Lithium tantalate photonic integrated circuits for volume manufacturing

Article

Wang, Chengli; Li, Zihan; Riemensberger, Johann; Lihachev, Grigory; Churaev, Mikhail; Kao, Wil; Ji, Xinru; Zhang, Junyin; Blesin, Terence; Davydova, Alisa; Chen, Yang; Huang, Kai; Wang, Xi; Ou, Xin; Kippenberg, Tobias J.
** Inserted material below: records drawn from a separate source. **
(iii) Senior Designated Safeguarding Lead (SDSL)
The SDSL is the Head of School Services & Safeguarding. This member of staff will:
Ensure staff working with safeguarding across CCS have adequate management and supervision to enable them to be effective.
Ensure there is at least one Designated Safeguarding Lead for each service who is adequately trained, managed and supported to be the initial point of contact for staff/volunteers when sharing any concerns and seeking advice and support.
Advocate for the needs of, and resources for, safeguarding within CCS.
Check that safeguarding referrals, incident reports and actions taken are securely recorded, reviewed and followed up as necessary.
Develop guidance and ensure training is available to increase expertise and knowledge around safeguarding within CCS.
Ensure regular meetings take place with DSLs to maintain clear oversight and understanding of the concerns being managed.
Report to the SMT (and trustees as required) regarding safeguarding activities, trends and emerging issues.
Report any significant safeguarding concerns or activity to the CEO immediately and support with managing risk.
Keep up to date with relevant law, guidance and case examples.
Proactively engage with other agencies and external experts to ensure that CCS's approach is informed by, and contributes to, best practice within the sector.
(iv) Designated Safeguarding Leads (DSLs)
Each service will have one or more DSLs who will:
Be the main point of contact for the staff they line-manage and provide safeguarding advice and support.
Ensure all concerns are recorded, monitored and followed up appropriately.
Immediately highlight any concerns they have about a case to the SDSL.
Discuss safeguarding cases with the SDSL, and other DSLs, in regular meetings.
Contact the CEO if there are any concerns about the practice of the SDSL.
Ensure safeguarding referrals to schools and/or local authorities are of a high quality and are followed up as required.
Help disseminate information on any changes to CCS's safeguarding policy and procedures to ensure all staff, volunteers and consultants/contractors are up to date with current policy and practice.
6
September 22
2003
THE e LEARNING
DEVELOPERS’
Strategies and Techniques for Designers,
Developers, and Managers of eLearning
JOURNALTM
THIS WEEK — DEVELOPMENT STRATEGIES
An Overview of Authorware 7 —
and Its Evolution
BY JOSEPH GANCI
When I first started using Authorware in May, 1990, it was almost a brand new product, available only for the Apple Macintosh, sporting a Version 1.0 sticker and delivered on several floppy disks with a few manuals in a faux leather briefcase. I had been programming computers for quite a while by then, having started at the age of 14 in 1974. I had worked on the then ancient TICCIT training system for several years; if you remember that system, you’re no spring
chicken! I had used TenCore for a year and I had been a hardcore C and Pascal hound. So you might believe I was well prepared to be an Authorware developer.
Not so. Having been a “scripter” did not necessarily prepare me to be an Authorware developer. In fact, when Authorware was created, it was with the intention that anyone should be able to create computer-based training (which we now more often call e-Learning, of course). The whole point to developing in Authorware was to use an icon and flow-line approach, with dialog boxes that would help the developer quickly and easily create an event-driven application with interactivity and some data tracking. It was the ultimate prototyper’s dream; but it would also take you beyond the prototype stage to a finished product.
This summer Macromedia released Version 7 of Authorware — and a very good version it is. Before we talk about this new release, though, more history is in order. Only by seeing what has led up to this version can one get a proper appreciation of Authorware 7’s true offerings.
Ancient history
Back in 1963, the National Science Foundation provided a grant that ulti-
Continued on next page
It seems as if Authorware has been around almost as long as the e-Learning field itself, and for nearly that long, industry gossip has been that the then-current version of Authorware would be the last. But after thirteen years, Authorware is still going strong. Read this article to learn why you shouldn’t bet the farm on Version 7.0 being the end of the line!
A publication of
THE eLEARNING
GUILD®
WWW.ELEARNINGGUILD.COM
Chinese Academy of Sciences; Shanghai Institute of Microsystem & Information Technology, CAS; Swiss Federal Institutes of Technology Domain; Ecole Polytechnique Federale de Lausanne; Swiss Federal Institutes of Technology Domain; Ecole Polytechnique Federale de Lausanne

Nature

0028-4612

10.1038/s41586-024-07369-1

2024-05-23

Electro-optical photonic integrated circuits (PICs) based on lithium niobate (LiNbO3) have demonstrated the vast capabilities of materials with a high Pockels coefficient(1,2). They enable linear and high-speed modulators operating at complementary metal-oxide-semiconductor voltage levels(3) to be used in applications including data-centre communications(4), high-performance computing and photonic accelerators for AI(5). However, industrial use of this technology is hindered by the high cost per wafer and the limited wafer size. The high cost results from the lack of existing high-volume applications in other domains of the sort that accelerated the adoption of silicon-on-insulator (SOI) photonics, which was driven by vast investment in microelectronics. Here we report low-loss PICs made of lithium tantalate (LiTaO3), a material that has already been adopted commercially for 5G radiofrequency filters(6) and therefore enables scalable manufacturing at low cost, and it has equal, and in some cases superior, properties to LiNbO3. We show that LiTaO3 can be etched to create low-loss (5.6 dB m(-1)) PICs using a deep ultraviolet (DUV) stepper-based manufacturing process(7). We demonstrate a LiTaO3 Mach-Zehnder modulator (MZM) with a half-wave voltage-length product of 1.9 V cm and an electro-optic bandwidth of up to 40 GHz. In comparison with LiNbO3, LiTaO3 exhibits a much lower birefringence, enabling high-density circuits and broadband operation over all telecommunication bands. Moreover, the platform supports the generation of soliton microcombs. Our work paves the way for the scalable manufacture of low-cost and large-volume next-generation electro-optical PICs.